Problem to solve –
In the records below, find the line holding "(605, 182) none" and the line holding "[333,198,514,213] sounds, images, and". Set down both, with every line between them, exactly.

-------- Material for this exercise

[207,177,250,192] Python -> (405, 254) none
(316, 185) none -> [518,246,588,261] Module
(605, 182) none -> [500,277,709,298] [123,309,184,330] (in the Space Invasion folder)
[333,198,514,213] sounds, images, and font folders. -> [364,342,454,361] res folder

----------------
-------- Material for this exercise

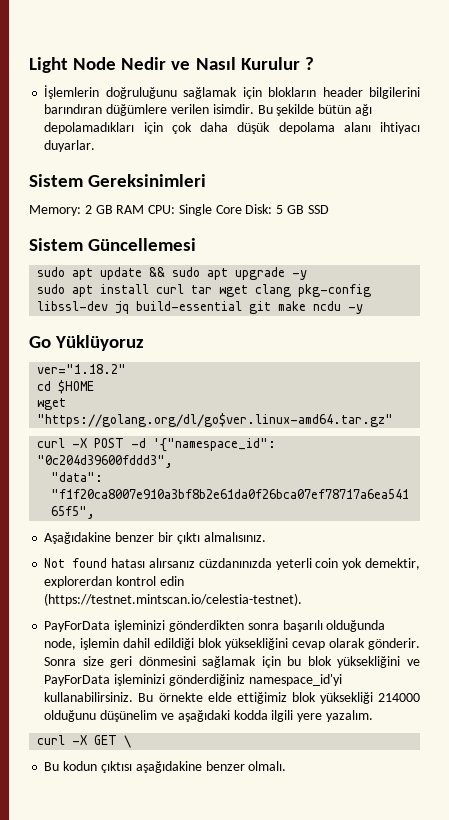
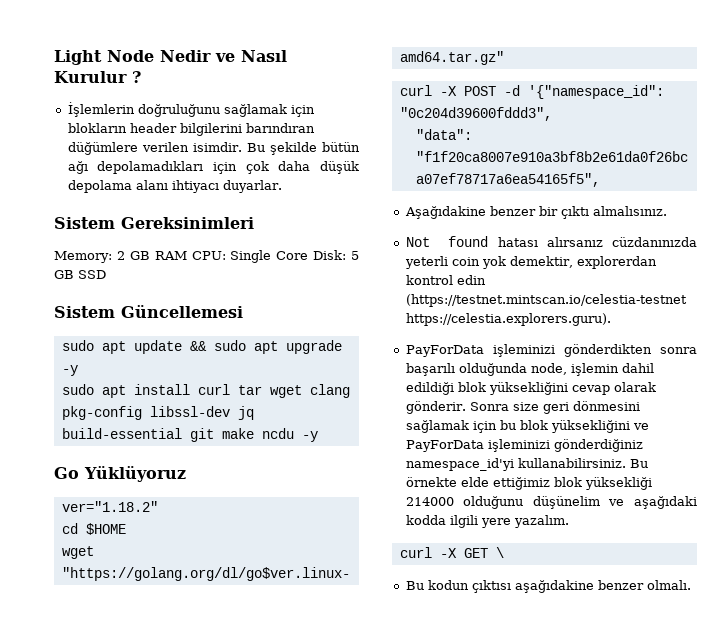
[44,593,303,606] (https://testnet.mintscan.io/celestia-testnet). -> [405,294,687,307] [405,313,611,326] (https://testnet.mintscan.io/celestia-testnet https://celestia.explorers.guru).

----------------

Answer area –
(605, 182) none -> [500,277,709,298] [123,309,184,330] (in the Space Invasion folder)
[333,198,514,213] sounds, images, and font folders. -> [364,342,454,361] res folder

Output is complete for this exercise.